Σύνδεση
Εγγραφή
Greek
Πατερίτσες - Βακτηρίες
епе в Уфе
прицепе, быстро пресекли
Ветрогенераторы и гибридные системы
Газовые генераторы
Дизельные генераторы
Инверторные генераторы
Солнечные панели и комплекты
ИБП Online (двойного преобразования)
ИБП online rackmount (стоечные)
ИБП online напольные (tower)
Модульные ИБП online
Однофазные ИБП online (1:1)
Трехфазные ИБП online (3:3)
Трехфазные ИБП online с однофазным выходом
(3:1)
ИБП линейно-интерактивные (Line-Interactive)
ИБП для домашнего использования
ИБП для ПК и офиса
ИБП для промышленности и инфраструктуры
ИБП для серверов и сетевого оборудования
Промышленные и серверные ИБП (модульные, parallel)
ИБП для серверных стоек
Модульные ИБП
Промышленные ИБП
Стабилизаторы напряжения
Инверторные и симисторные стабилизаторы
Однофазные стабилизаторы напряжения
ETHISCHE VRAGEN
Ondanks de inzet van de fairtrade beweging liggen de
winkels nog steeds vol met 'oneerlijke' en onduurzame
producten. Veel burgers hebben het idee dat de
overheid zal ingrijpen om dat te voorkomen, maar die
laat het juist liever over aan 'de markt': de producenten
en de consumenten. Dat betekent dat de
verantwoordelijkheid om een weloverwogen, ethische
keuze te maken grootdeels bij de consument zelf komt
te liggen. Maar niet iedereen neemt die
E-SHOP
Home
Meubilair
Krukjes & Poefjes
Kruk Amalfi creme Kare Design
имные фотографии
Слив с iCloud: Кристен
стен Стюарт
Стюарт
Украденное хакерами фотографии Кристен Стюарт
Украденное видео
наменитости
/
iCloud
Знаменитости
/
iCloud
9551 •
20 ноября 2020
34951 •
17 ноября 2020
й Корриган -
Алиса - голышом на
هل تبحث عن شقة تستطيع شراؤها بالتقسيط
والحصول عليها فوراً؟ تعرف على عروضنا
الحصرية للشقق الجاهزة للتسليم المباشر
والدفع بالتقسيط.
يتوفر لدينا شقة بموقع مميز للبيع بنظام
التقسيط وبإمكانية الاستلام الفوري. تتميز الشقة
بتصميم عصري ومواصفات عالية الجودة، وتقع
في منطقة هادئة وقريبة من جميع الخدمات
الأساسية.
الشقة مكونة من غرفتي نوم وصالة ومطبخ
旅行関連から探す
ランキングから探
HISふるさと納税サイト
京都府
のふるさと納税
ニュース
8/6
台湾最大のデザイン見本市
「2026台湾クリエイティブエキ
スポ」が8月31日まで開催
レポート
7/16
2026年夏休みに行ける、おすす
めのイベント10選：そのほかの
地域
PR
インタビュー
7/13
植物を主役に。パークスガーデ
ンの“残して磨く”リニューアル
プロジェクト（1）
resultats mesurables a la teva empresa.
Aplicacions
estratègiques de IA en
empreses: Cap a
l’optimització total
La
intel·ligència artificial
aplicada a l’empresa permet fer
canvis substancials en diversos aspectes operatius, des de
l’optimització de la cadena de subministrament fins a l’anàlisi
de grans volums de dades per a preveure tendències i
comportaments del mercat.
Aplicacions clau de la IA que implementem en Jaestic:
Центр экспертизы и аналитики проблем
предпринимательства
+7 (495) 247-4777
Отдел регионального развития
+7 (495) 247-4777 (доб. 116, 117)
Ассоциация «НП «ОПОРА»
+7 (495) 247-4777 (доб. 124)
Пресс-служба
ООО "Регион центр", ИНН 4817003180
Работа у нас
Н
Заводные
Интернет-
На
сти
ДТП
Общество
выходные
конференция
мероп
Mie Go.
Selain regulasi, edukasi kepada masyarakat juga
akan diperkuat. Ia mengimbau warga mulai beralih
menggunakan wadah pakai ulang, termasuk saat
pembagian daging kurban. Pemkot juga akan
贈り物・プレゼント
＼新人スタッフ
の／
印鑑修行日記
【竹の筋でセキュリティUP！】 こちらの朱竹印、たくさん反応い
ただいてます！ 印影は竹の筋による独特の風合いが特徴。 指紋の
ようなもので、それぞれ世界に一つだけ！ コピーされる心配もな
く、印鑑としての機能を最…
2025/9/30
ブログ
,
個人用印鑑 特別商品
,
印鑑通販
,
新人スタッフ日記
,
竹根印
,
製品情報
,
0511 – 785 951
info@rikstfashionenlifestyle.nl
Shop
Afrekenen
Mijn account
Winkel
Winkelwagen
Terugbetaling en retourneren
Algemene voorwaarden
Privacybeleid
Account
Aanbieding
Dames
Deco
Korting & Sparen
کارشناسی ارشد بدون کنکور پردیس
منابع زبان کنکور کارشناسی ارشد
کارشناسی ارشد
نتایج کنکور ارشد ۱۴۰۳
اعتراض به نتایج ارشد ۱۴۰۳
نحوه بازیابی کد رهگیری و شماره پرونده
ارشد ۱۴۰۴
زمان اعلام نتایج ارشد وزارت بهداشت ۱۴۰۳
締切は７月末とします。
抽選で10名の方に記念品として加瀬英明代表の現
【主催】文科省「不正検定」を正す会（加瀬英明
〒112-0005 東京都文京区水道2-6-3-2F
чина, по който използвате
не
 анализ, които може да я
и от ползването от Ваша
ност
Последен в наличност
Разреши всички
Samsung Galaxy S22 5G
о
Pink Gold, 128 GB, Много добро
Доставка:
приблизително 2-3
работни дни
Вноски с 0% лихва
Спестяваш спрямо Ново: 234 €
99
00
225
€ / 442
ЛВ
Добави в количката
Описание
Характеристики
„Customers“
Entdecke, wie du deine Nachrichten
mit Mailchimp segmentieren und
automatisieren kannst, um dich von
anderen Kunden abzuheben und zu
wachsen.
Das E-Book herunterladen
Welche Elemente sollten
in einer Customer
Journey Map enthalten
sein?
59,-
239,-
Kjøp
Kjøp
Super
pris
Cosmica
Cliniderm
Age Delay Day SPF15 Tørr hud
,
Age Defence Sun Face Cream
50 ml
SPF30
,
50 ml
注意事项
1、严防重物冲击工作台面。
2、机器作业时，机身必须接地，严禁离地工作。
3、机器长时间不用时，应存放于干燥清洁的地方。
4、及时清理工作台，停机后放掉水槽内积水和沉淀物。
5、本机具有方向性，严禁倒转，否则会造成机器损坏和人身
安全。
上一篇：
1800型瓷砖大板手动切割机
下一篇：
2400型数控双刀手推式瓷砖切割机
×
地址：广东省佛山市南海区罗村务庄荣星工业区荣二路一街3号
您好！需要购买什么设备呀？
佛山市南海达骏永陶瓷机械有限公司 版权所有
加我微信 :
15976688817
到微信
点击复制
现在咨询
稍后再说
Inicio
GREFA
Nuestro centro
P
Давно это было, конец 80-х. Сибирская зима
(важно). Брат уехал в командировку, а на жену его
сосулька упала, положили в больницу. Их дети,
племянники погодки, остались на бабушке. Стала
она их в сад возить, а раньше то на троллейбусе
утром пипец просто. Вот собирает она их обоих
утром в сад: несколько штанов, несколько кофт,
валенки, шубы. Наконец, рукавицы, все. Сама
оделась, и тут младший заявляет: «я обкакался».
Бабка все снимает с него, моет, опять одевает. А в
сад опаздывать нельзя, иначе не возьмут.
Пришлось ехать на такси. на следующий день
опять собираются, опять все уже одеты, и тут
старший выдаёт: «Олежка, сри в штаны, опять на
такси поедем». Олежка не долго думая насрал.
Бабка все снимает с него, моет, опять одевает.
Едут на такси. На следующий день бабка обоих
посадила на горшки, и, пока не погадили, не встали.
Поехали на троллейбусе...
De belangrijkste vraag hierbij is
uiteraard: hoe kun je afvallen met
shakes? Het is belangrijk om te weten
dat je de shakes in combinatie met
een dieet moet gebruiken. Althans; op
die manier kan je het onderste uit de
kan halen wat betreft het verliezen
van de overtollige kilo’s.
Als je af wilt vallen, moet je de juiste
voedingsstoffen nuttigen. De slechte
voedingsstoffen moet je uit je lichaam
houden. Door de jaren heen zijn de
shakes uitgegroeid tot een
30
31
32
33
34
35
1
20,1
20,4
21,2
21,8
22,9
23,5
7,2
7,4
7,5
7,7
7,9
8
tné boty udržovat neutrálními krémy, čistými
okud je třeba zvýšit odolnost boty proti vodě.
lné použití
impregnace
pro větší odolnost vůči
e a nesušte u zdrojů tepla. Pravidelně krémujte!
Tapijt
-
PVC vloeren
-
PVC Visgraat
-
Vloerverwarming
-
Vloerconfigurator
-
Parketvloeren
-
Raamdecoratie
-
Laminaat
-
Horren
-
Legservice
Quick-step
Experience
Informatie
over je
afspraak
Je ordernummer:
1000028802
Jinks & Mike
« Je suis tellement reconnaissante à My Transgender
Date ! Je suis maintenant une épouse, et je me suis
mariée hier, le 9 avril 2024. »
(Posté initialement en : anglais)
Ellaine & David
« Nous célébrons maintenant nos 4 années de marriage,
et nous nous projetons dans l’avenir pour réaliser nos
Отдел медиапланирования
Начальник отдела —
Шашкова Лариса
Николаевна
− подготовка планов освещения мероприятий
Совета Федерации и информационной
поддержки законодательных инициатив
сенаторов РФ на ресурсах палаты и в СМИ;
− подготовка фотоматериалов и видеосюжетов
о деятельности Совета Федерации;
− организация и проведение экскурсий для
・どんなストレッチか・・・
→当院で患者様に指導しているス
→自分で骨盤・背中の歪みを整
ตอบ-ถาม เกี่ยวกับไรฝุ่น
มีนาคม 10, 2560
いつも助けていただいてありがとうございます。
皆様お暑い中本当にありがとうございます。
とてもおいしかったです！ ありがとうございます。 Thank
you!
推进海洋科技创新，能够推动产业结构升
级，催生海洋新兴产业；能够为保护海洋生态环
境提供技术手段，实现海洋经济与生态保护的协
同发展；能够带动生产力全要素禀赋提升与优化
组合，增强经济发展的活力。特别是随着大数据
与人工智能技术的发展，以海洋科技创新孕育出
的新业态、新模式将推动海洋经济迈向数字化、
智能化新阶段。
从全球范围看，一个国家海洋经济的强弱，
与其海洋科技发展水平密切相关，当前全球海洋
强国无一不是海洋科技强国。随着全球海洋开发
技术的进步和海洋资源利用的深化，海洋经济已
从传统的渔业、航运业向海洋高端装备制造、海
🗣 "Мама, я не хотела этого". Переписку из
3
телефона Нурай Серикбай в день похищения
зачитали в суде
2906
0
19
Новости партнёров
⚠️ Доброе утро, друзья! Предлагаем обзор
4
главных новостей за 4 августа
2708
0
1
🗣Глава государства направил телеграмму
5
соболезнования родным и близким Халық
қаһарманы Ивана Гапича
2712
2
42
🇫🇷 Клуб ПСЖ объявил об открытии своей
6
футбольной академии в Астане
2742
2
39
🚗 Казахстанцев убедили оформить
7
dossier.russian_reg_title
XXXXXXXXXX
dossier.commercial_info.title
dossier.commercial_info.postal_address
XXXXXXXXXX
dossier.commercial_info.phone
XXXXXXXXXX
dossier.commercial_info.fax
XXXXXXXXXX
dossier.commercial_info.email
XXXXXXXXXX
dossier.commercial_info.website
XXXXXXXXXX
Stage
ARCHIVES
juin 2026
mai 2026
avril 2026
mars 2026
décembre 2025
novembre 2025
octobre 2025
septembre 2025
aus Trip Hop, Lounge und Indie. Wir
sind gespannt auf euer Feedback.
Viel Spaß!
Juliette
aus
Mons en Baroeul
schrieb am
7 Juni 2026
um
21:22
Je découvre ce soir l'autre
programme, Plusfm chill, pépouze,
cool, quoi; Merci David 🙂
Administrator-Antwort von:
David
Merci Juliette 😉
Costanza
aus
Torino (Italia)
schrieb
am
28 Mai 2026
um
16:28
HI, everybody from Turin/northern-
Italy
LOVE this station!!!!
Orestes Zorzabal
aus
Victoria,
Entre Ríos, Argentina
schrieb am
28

*Task prompt:* Starting with the first line and continuing through the line containing "ИБП для ПК и офиса", rewrite these lines as a Markdown table with the columns Row and Line. Leave out any blank lines.

*Problem solution:*
| Row | Line |
|---|---|
| 1 | Σύνδεση |
| 2 | Εγγραφή |
| 3 | Greek |
| 4 | Πατερίτσες - Βακτηρίες |
| 5 | епе в Уфе |
| 6 | прицепе, быстро пресекли |
| 7 | Ветрогенераторы и гибридные системы |
| 8 | Газовые генераторы |
| 9 | Дизельные генераторы |
| 10 | Инверторные генераторы |
| 11 | Солнечные панели и комплекты |
| 12 | ИБП Online (двойного преобразования) |
| 13 | ИБП online rackmount (стоечные) |
| 14 | ИБП online напольные (tower) |
| 15 | Модульные ИБП online |
| 16 | Однофазные ИБП online (1:1) |
| 17 | Трехфазные ИБП online (3:3) |
| 18 | Трехфазные ИБП online с однофазным выходом |
| 19 | (3:1) |
| 20 | ИБП линейно-интерактивные (Line-Interactive) |
| 21 | ИБП для домашнего использования |
| 22 | ИБП для ПК и офиса |